* **PROBLEM DESCRIPTION**: For this exercise, please reproduce the records below word for word, from the first line through the line with "Walk into a".

[Stored data entries]
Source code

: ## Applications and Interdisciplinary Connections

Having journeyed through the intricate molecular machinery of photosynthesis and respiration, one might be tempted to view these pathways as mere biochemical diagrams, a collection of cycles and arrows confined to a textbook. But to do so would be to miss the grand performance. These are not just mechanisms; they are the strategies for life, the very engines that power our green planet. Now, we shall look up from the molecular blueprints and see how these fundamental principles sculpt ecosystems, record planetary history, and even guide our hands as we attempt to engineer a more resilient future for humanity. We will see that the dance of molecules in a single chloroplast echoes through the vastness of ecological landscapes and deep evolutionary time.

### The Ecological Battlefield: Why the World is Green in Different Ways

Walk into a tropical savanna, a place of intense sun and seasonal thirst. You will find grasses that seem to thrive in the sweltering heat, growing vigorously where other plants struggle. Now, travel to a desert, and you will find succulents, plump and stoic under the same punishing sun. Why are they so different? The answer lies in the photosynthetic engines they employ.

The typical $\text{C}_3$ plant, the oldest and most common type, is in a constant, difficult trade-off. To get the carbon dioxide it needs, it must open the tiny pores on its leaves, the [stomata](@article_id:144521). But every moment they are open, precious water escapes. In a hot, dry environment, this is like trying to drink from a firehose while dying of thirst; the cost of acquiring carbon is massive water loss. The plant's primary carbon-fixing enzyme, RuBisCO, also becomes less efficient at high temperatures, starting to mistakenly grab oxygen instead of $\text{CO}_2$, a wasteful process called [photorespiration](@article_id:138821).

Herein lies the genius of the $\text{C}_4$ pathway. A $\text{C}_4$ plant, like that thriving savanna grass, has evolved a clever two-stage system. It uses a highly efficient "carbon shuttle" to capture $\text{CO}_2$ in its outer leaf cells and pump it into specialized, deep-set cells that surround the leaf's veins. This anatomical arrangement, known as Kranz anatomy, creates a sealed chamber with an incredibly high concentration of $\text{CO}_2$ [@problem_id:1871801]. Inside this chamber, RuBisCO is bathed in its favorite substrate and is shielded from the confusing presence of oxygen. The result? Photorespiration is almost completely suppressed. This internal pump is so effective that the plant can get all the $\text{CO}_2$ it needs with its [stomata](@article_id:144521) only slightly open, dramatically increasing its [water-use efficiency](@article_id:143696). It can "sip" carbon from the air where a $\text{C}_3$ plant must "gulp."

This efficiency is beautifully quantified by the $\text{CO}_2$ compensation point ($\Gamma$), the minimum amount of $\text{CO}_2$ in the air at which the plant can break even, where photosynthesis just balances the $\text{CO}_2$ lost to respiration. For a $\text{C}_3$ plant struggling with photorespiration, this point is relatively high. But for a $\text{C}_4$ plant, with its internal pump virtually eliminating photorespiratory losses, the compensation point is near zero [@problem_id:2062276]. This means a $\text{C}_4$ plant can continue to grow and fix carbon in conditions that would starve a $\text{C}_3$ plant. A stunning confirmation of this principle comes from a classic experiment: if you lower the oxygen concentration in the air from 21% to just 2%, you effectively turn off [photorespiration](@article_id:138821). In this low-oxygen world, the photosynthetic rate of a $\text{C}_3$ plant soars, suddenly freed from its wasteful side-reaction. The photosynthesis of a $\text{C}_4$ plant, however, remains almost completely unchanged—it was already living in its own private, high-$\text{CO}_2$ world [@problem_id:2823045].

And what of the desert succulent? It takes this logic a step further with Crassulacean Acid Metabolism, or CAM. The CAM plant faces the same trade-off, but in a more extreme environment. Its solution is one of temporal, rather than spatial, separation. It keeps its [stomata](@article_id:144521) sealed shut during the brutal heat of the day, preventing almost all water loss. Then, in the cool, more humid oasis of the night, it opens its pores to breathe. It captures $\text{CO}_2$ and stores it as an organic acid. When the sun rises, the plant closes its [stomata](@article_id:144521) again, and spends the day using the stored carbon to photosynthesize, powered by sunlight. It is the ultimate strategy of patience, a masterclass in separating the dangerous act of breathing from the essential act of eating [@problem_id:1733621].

* **SOLUTION TO THIS PROBLEM**:
Source code

: ## Applications and Interdisciplinary Connections

Having journeyed through the intricate molecular machinery of photosynthesis and respiration, one might be tempted to view these pathways as mere biochemical diagrams, a collection of cycles and arrows confined to a textbook. But to do so would be to miss the grand performance. These are not just mechanisms; they are the strategies for life, the very engines that power our green planet. Now, we shall look up from the molecular blueprints and see how these fundamental principles sculpt ecosystems, record planetary history, and even guide our hands as we attempt to engineer a more resilient future for humanity. We will see that the dance of molecules in a single chloroplast echoes through the vastness of ecological landscapes and deep evolutionary time.

### The Ecological Battlefield: Why the World is Green in Different Ways

Walk into a tropical savanna, a place of intense sun and seasonal thirst. You will find grasses that seem to thrive in the sweltering heat, growing vigorously where other plants struggle. Now, travel to a desert, and you will find succulents, plump and stoic under the same punishing sun. Why are they so different? The answer lies in the photosynthetic engines they employ.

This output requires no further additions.